Last Friday night, I was at my local pubthe Rose and Crown — listening to the first set of my favourite cover band, Scully and the Crossbones. As I often do, I had my camera with me. I ended up shooting with my 28 mm on the Canon RP, a field of view I enjoy for urban photography and street work because it puts me up close with people, shapes, and stories. But when I revisited those images later, something kept gnawing at me: I wasn’t close enough. Not in proximity to the musicians, not close enough to the moments, the crucial gestures that make a photograph meaningful.

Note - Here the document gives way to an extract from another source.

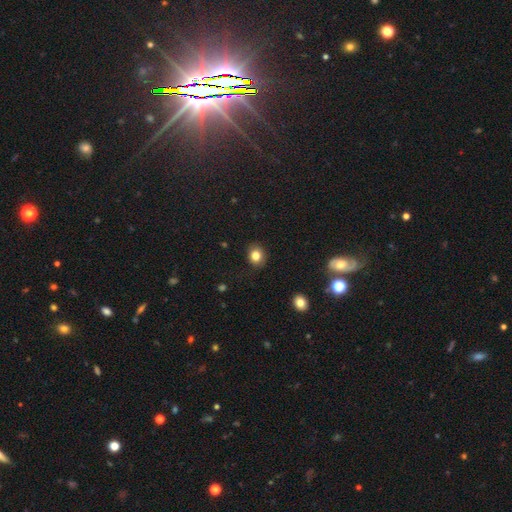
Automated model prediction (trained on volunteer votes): Overall: smooth (82%). How rounded: round (70%). Merging: none (87%).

Walking the city with a 28 mm field of view makes me present; it makes my subject unavoidably real. But watching live music is a different kind of presence. You feel the sound before you see it. And so on Friday, I came away thinking two things. One, this would make a great project — Friday Night Lights, where I seriously photograph bar bands. And two, this project to be done right would need reach. It would need subject isolation. I would need to be able to pull those fleeting, emotional moments on stage into an intimate frame.

So today I bought a very used Canon L 135mm F/2 EF, affectionately dubbed the Lord of the Red Rings. Red Ring lenses from Canon are their “L” or Luxury lenses, and this one, by reputation, is the best of the lot. It’s a short-telephoto prime known for its sharpness, contrast, and creamy rendering wide open, and unlike slower zooms, it is perfect for the low light of a pub on Friday night.

Why a 135mm for Live Music?

Concert and live music photographers often stress three points that fit this experiment perfectly:

  • Fast aperture is crucial. Stage lighting is unpredictable, dim, and dynamic, so the more light the lens gathers, the better your chances of clean, sharp, expressive captures. A lens at f/2 versus f/2.8 can literally be the difference between a missed moment and a moment captured, as per the Digital Photography School
  • Reach translates to emotion. With a long prime like 135 mm, you don’t have to be on top of your subjects — you can isolate the musician’s expression, instrument, sweat, and motion even when the pit isn’t accessible, as per the sigma-imaging.ee
  • Prime discipline forces intention. As with using the 28mm field of view for my urban photography, choosing a single longer focal length for this Friday Night Lights turns limitations into creative constraints that fuel ideas, not excuses.

The Reddit threads on concert rigs underline this too: photographers starting at gigs almost always gravitate toward lenses faster than f/2.8, because anything slower struggles with club light. Reddit

The Challenge Ahead

This 135 mm f/2 isn’t a “quiet lens on a noisy night.” It’s a commitment. I am asking this lens to:

  • Keep me steady in unpredictable light (wide open at f/2 will give me a razor-thin depth of field)
  • Keep me engaged with musicians who breathe and move like kinetic sculptures
  • Keep me in step with the music — anticipating moments that unfold fast.

To help with that, I’m already thinking about camera settings that people swear by in concert photography: wide aperture, continuous AF tracking, and shutter speeds geared to freeze motion — 1/200–1/320 s or faster — because even on a dim stage, you want sharp moments, not blur unless it’s purposeful. Sherono Photo

What I’m Taking from This Fieldwork

This isn’t a departure from my urban photography principles — it’s an extension:

  • I still want truth in the frame, just in a different context — the felt truth of sound and motion.
  • I still want presence, just now from outside my normal reach. I liken it to capturing images of the band from the heart of the crowd rather than from the edge of the stage.
  • And I still want a narrative — the story of a night, told one frame at a time, where contrast, gesture, and expression coexist.

This Friday

I’ll be back at the Rose and Crown with a new lens and a goal:

To make photographs that feel like the music felt.

Because ultimately, whether I’m walking the city with a 28 mm lens or standing near the stage with a 135 mm lens, what I’m always after is catching that decisive moment.